Cuando los griegos crearon el semantema democracia se referían a la capacidad que tienen los ciudadanos para manifestar sus voliciones e impulsar soluciones concretas. Y en esa definición basó Aristóteles la necesidad de limitar el tamaño de la polis. Porque tenía claro que, a medida que la comunidad crece, aumentan la complejidad y la distancia de los problemas, mientras disminuyen el nivel de información y comprensión, y la demanda de explicaciones pertinentes. Eran los tiempos de la democracia directa, y nadie creía que los atenienses pudiesen decidir, por ejemplo, sobre las Guerras Médicas.
Pensando -quizá- que era original, el gran economista y politólogo que fue Joseph A. Schumpeter volvió sobre el tema en 1947 (Capitalism, Socialism and Democracy), para insistir en que el ciudadano masificado «forma parte de una comisión nacional de decisiones que no funciona», que la creciente abstracción de los conceptos políticos, y del actor trabajador y consumidor, disminuyen casi a cero la volición y el sentido de responsabilidad del votante, y que cada ciudadano concreto «gasta menos esfuerzo disciplinado en comprender un problema político que en una partida de bridge» (o de tute subastado).
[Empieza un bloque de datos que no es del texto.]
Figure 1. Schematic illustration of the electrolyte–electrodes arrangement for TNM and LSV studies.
Ahí tienen ustedes, sin necesidad de recurrir a asesores actuales, la compleja paradoja del brexit, que, planteado como un ejercicio de volición popular al servicio de una democracia impecable, puso la decisión en manos de quienes no tenían ni idea de lo que se traían entre manos, y de los que tampoco tenían interés en informarse y comprender la propuesta, con plena conciencia de que muchos millones de votantes dedicaban más esfuerzo a dilucidar el acierto o el error de la última partida de bridge que a imaginar que el brexit podía introducir un retroceso irreparable en sus vidas y en la parte más brillante de la historia europea.
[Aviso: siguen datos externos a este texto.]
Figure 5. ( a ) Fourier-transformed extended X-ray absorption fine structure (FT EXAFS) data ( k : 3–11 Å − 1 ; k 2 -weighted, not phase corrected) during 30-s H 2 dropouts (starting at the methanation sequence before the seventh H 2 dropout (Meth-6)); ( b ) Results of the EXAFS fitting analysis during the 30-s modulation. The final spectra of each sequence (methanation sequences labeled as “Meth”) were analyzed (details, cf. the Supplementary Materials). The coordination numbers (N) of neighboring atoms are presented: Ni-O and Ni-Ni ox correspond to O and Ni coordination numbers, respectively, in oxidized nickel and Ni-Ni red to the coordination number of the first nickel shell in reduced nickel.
Siendo la democracia el mejor de los regímenes políticos, su corrupción produce efectos pésimos. Y usar la democracia para lo que no sirve, o con métodos que bordean la prestidigitación, es un grave error, casi nunca involuntario. Por eso me gusta regresar a Schumpeter, o a la alienación de las sociedades de trabajadores y consumidores abstractos, diagnosticada por Erich Fromm (The Sane Society) en 1955. Porque vieron el problema en sus comienzos, y lo diseccionaron mejor de lo que ahora podemos hacerlo, porque la politología actual ya no pretende una sociedad sana, sino aprovechar las grietas patológicas para aumentar el control sobre una sociedad ya enferma.
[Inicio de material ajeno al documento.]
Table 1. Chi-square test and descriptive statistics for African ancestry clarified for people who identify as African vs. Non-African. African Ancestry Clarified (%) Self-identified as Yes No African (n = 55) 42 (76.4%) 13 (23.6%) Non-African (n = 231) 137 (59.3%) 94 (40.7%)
Hablamos de cosas que no caben en tan pocas letras. Pero les propongo, a modo de tarea, una reflexión sobre esta reducida definición de democracia formulada por Schumpeter: «El método democrático es un dispositivo institucional para la adopción de decisiones políticas, que, mediante una lucha muy competida para conseguir el voto de la gente, les da a algunos individuos el poder de decidir». Porque, aunque creo que no es una buena definición, es, en cambio, un excelente diagnóstico.